**Text provided**
+---+

Mr O'Connor said today, "My plan is to place the Sydney Olympic Games in the wider settings of Sydney Harbor and the physical environments of central NSW and Australia. This will help put the Green Games into a greener vision of Australia. It may also help direct the attention of visitors towards NSW's and Australia's wider and more long-term attractions.

"I hope to produce some topical, almost journalistic poems or epigrams, and perhaps also some poems that may become lasting reminders of the Sydney 2000 Games. I also hope that the Greeks, when they have the Games in Athens in four years also appoint a poet, and that this becomes a tradition that each future host nation will follow."

SOCOG does not have funds or authority to commission literary works, so Mr OConnor applied for funding to record the Sydney Olympic Games with poetry through the Australia Council. The original Olympic Games had an intimate link with poets. The famous ancient Greek poet Pindar and others preserved the legend of the Games down the ages, and helped make possible their revival in modern times. Mr O'Connor said his brief would be to celebrate and respond in real time to the unfolding events of the Games. I also want to follow and record the path of the Olympic Flame as it arrives, Mr O'Connor said.

Sport is a substantial theme in his writing. So are classic antiquities and the cultures of ancient and modern Greece. In 1983 he produced the book "Poety of the Blue Mountains" on a Park Writers Fellowship. NSW National Parks commissioned him to produce a book of verse about the Snowy Mountains called "Tilting at Snowgums." The book's longest poem, "A New Ballad of the Man from Snowy River" re-shapes the legend of one of our greatest "sporting heroes" and imitates Banjo Paterson's driving rhythms. The Bulletin magazine, which published Paterson's original poem a century earlier, published this long poem as a special feature in its New Year 1997 edition, calling it "a version for our times."

He has also written books of environmental verse with sponsorship from the Great Barrier Reef Marine Parks Authority, and from the rainforest unit of Environment Australia. His recent prose book on the Australian environment, "This Tired Brown Land" was described by NSW Premier Bob Carr in his "Best Books of 1998" piece in the SMH 5/12/98 as "the most important Australian book of recent times."

+---+

**Provided information**

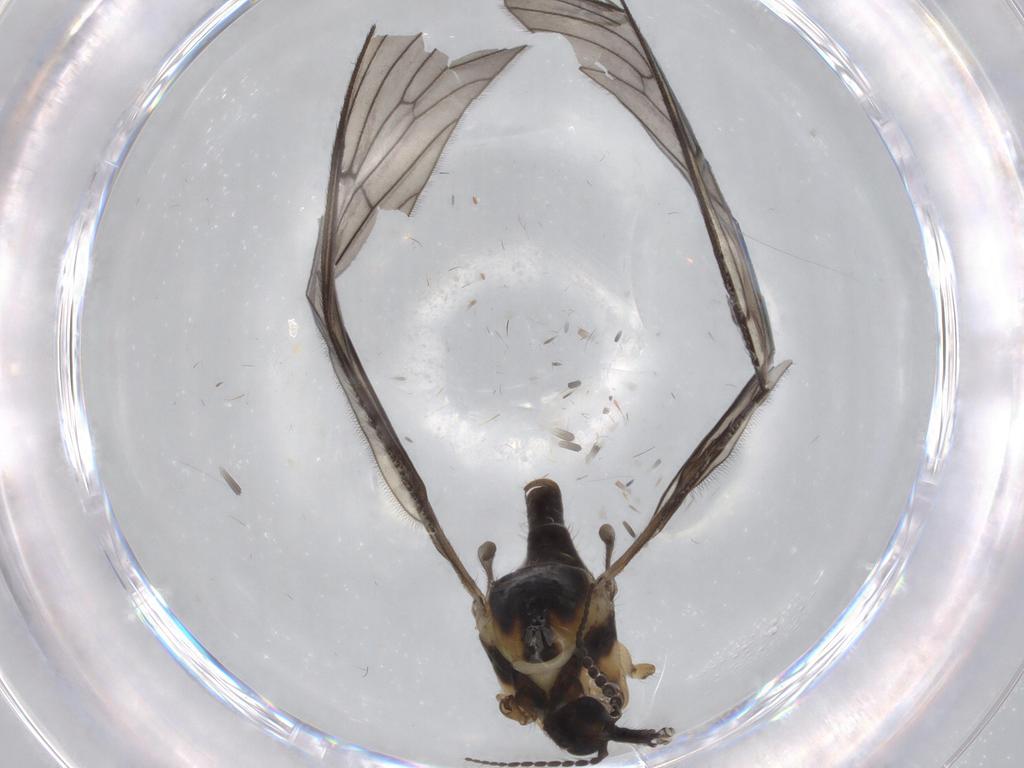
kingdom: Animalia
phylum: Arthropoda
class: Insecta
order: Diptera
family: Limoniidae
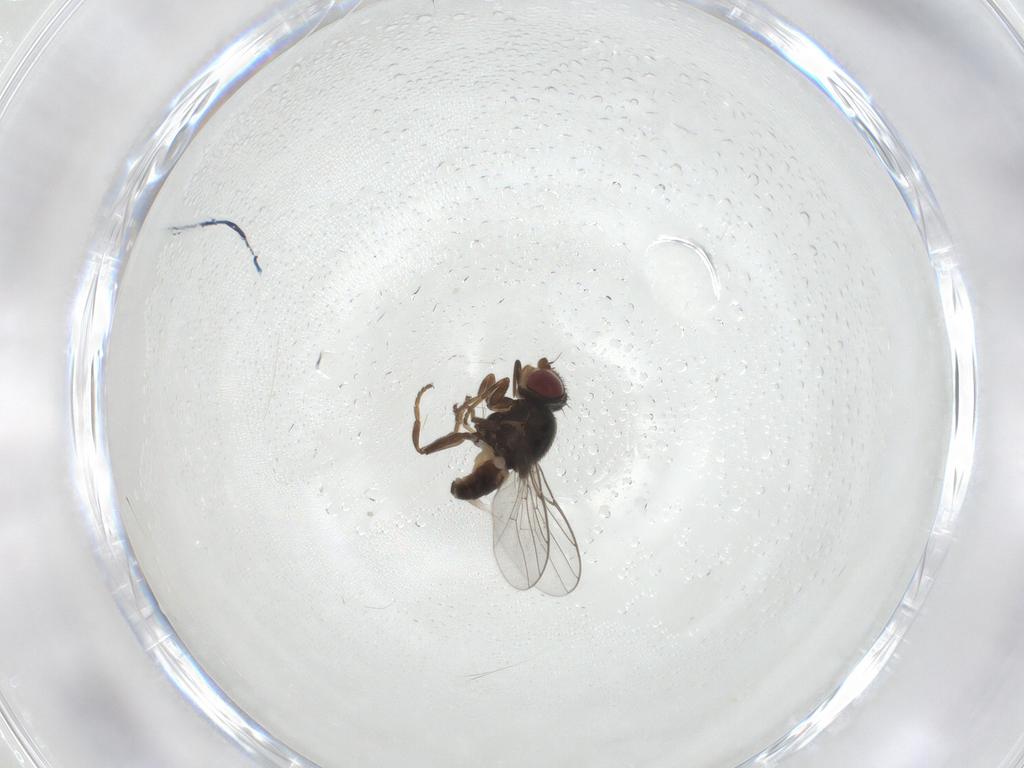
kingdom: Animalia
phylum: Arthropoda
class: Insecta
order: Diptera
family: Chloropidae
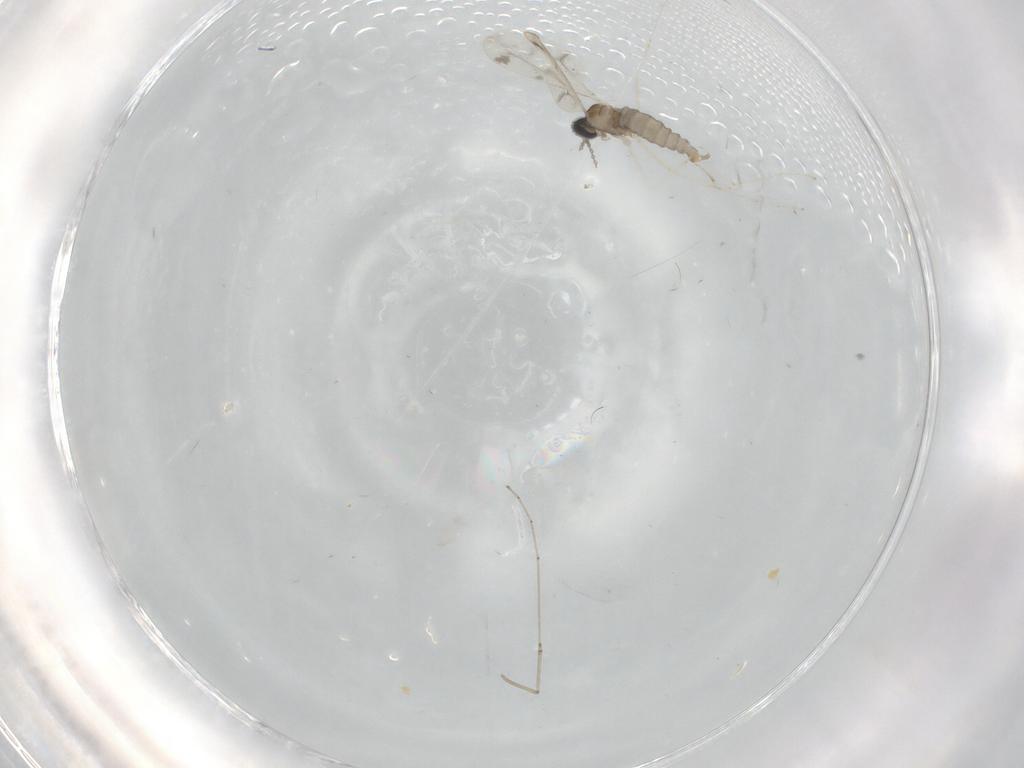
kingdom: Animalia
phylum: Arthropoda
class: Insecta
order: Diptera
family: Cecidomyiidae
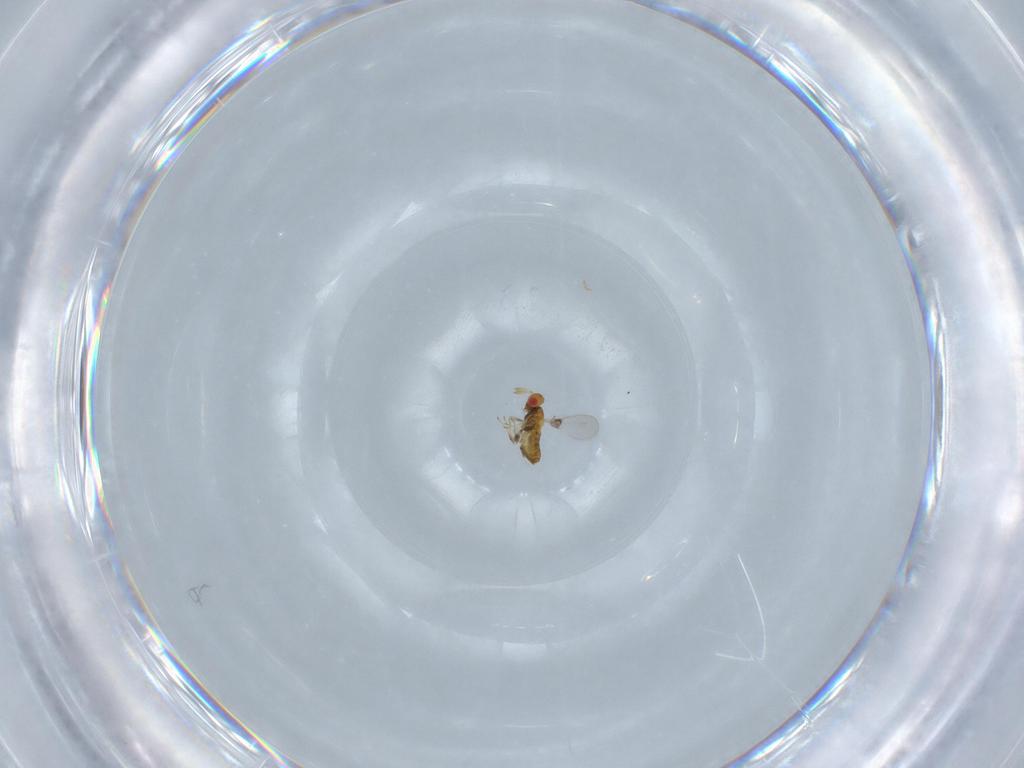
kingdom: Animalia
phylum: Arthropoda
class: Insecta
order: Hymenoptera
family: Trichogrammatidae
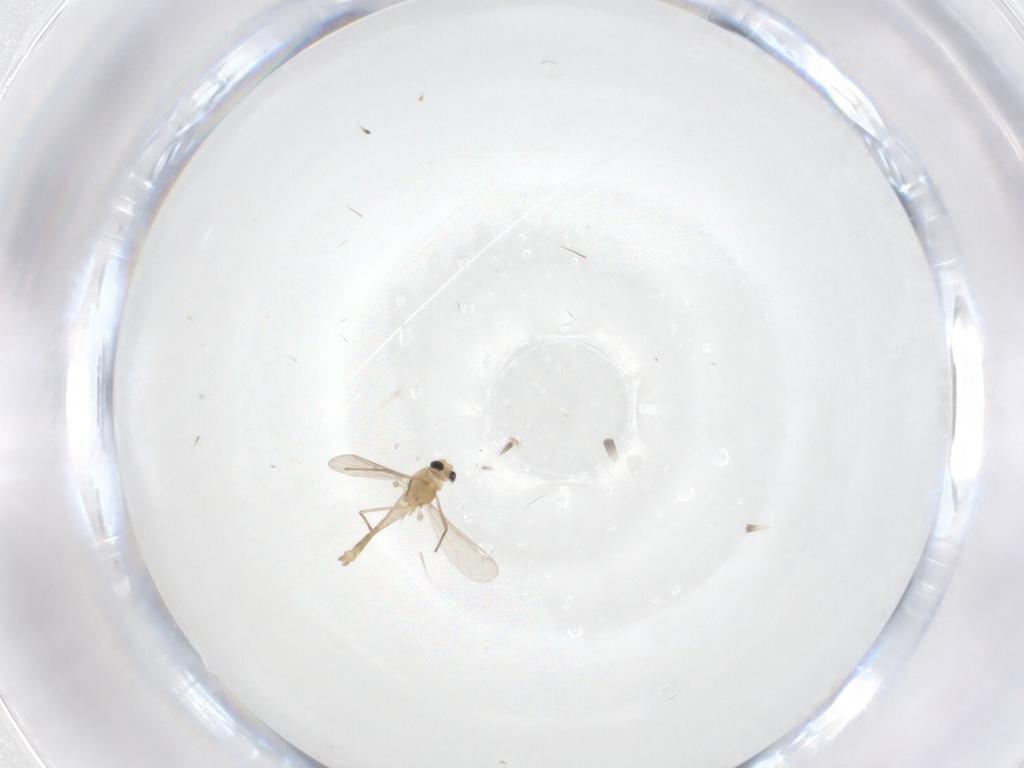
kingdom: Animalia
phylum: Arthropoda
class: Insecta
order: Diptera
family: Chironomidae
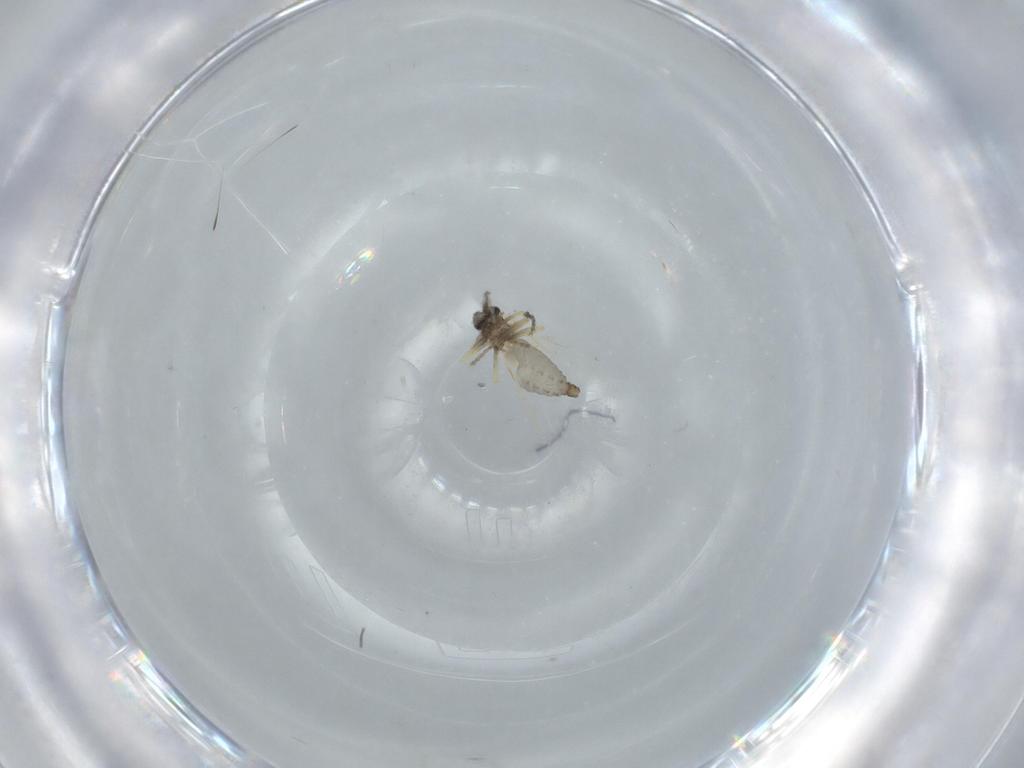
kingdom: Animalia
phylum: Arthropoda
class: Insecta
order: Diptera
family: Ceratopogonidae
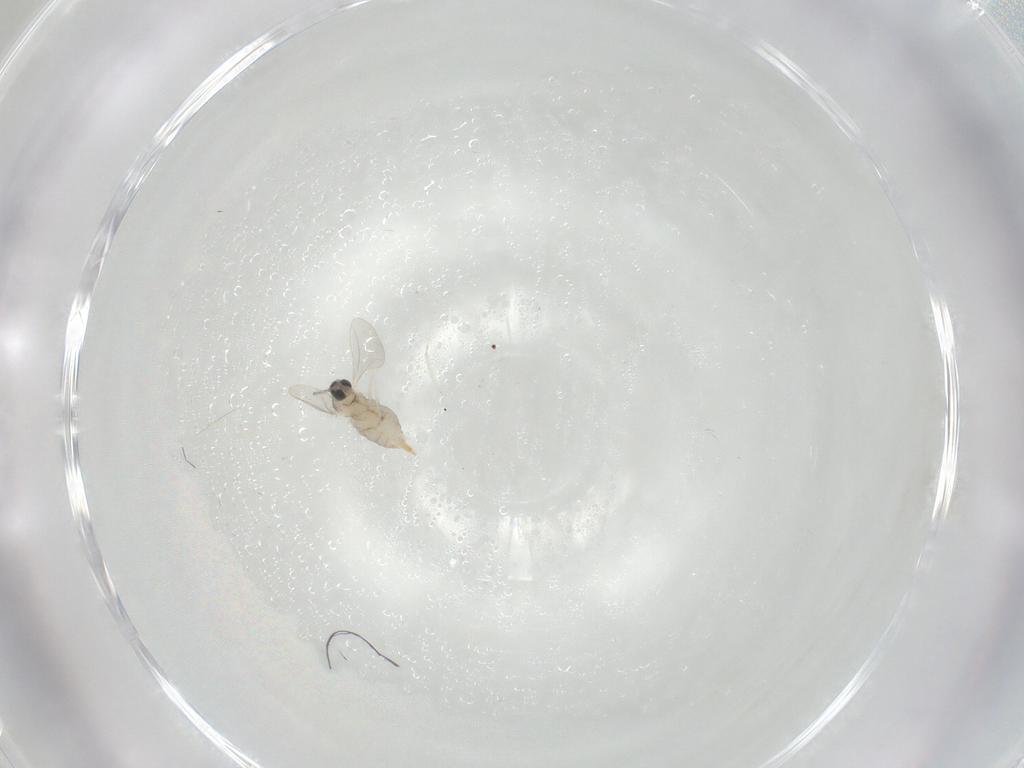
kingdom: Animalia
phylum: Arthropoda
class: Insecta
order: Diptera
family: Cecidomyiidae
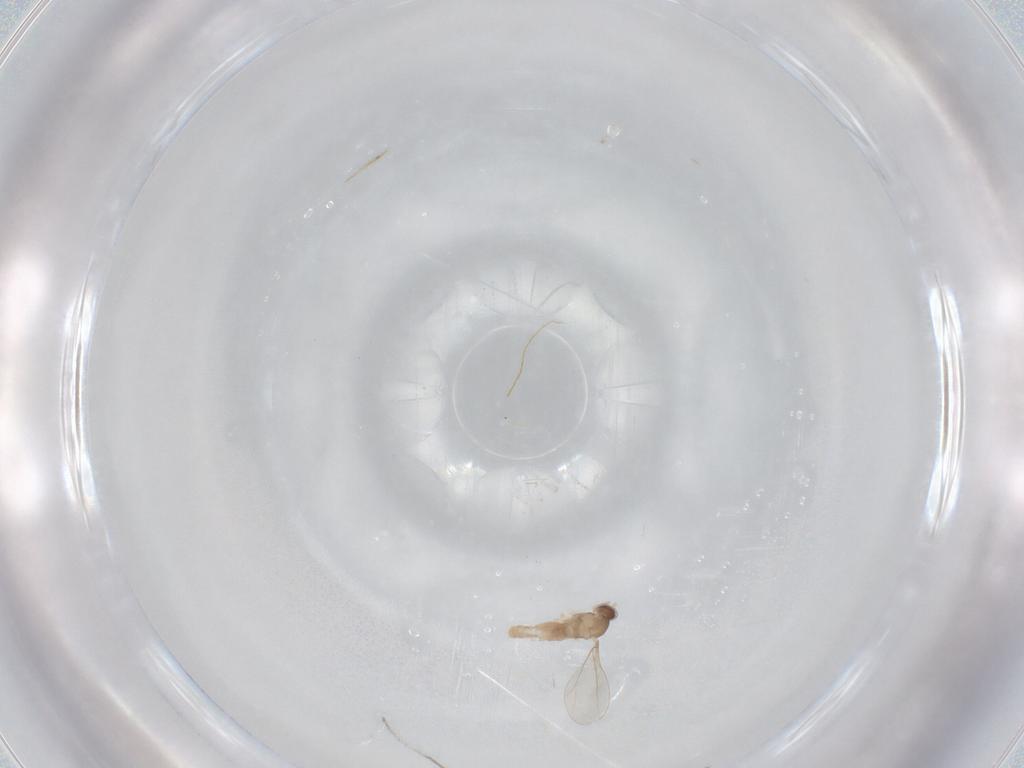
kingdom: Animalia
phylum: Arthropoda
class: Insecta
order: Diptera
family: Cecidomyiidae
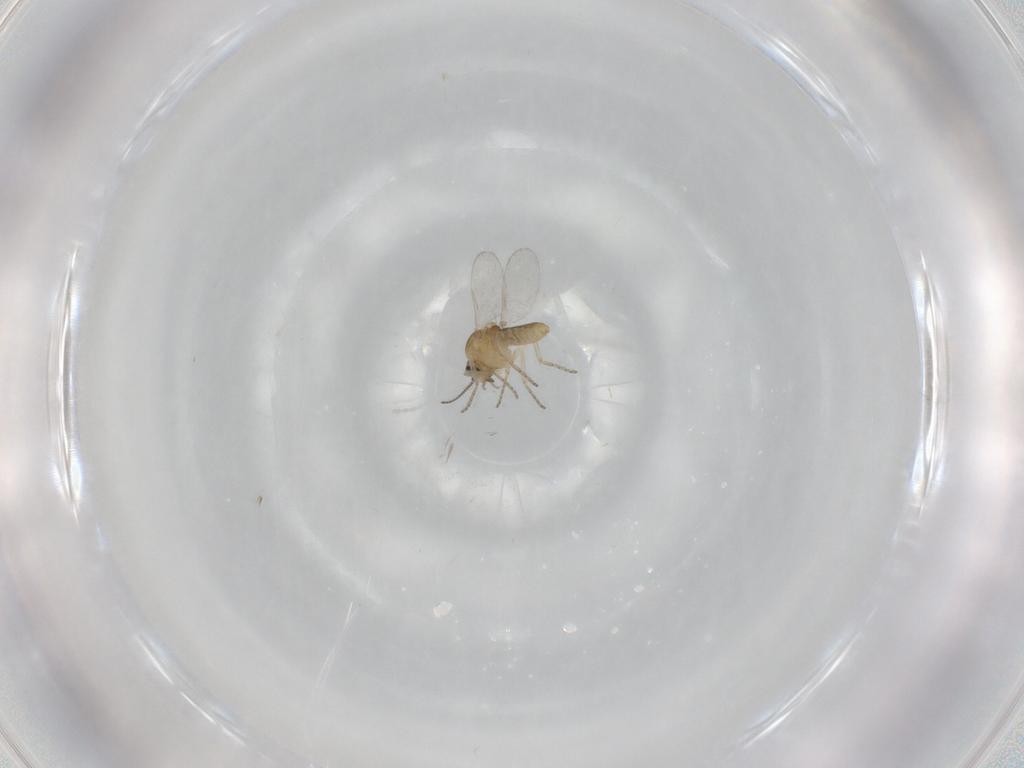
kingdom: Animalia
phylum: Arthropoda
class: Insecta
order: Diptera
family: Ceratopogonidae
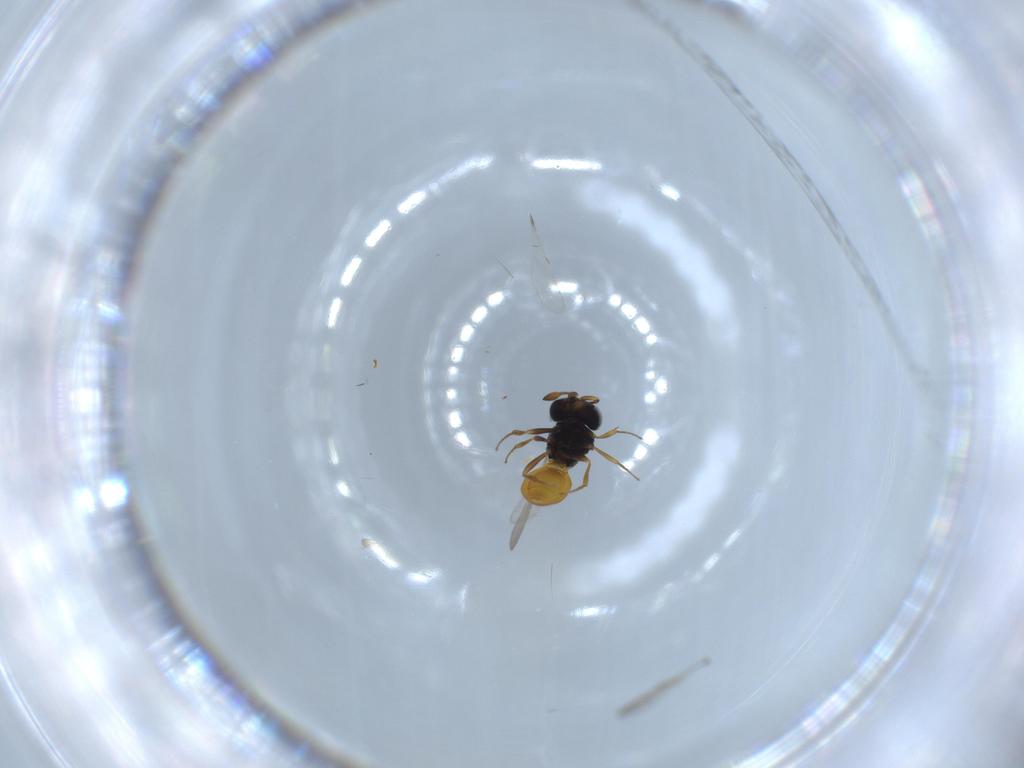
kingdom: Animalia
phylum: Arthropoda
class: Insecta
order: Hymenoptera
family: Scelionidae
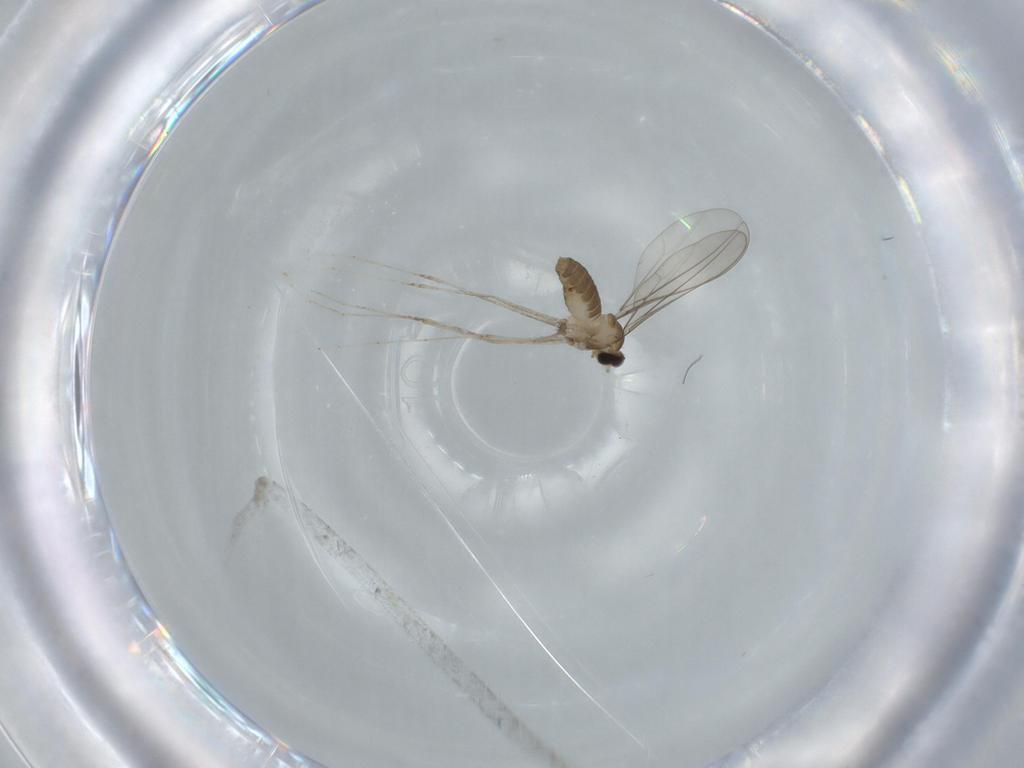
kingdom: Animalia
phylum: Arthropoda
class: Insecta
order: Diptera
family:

+---+

**Goals**
**a)** Repeat all the records word for word, leaving the pictures out.
**b)** Carry on the piece about the Sydney Olympics poet from where it stops.
The text and the records come from separate places.

**The responses**
**a)**
kingdom: Animalia
phylum: Arthropoda
class: Insecta
order: Diptera
family: Limoniidae
kingdom: Animalia
phylum: Arthropoda
class: Insecta
order: Diptera
family: Chloropidae
kingdom: Animalia
phylum: Arthropoda
class: Insecta
order: Diptera
family: Cecidomyiidae
kingdom: Animalia
phylum: Arthropoda
class: Insecta
order: Hymenoptera
family: Trichogrammatidae
kingdom: Animalia
phylum: Arthropoda
class: Insecta
order: Diptera
family: Chironomidae
kingdom: Animalia
phylum: Arthropoda
class: Insecta
order: Diptera
family: Ceratopogonidae
kingdom: Animalia
phylum: Arthropoda
class: Insecta
order: Diptera
family: Cecidomyiidae
kingdom: Animalia
phylum: Arthropoda
class: Insecta
order: Diptera
family: Cecidomyiidae
kingdom: Animalia
phylum: Arthropoda
class: Insecta
order: Diptera
family: Ceratopogonidae
kingdom: Animalia
phylum: Arthropoda
class: Insecta
order: Hymenoptera
family: Scelionidae
kingdom: Animalia
phylum: Arthropoda
class: Insecta
order: Diptera
family:

**b)**
Mark O'Connor will remain at the ANU as H.C. Coombs Fellow until the end of December.

Funding Critic Accepts $80,000 as Olympic Games Poet - Sydney Morning Herald, 8 October, 1999


A new demonstration sport---the modern pentameter---was added to the Sydney Games yesterday with the appointment of controversial Canberra-based writer Mark O'Connor as Olympic Poet.

Not wishing to peak too soon, Mr O'Connor, 54, will not start serious training until the end of the year. But he has already laid an ambitious Games plan involving several verse forms.

"I am keen to respond in real time to the unfolding events of the Games with some quick, throwaway stuff. Epigrams, if you like, celebrating sporting achievements, capturing the changing mood of the moment.

"But I also want to re-create the intimate link that the ancient games enjoyed with poets such as Pindar, who through odes, hymns and songs preserved the legend of the Olympics down through the ages. I hope these will become lasting reminders of the Games."

Mr O'Connor, a campaigning conservationist, also intends to place the "green Games" in their broader context, as they relate to Sydney Harbour and the outback. Some poems, he says, will be celebratory, others cynical.

The post of Olympic Poet is not strictly official, but Mr O'Connor has the backing of the Premier, Mr Carr, SOCOG, and--most importantly--the Australia Council, which has awarded him a prestigious Literature Fund fellowship, worth $80,000 over two years.

News of the award came as a shock to Mr O'Connor, who with fellow poet Les Murray has been an outspoken critic of the Australia Council selection process, calling it vindictive, cliquish and politically correct. The two poets even helped form an association to campaign for reform of the council.

"I don't want to sound too negative, but organisations under attack tend to close ranks against critics," he said. "I only submitted a proposal as a matter of principle.

"Of course, I'm most grateful that the literature board should honour me in this way."

The Australia Council was equally delighted. "It is perhaps evidence of the new sincerity and transparency in the board's selection process that a past critic should now be acknowledged by his peers," said a spokeswoman.

She added that the award demonstrated the council's determination to take the arts "out of exclusive performance spaces, such as the Opera House, into the wider community".

Mr O'Connor was so pessimistic about his chances---and so impoverished after "two years in the wilderness" deprived of finances to pursue his poetic calling---that he did not even bother to apply for tickets to the Games.

Now he hopes SOCOG will be able to provide him with accreditation appropriate to his laureate status.

His sporting enthusiasms are eclectic. He skis, scuba-dives and practises martial arts. And Australian Rules produces a "strong muscular response".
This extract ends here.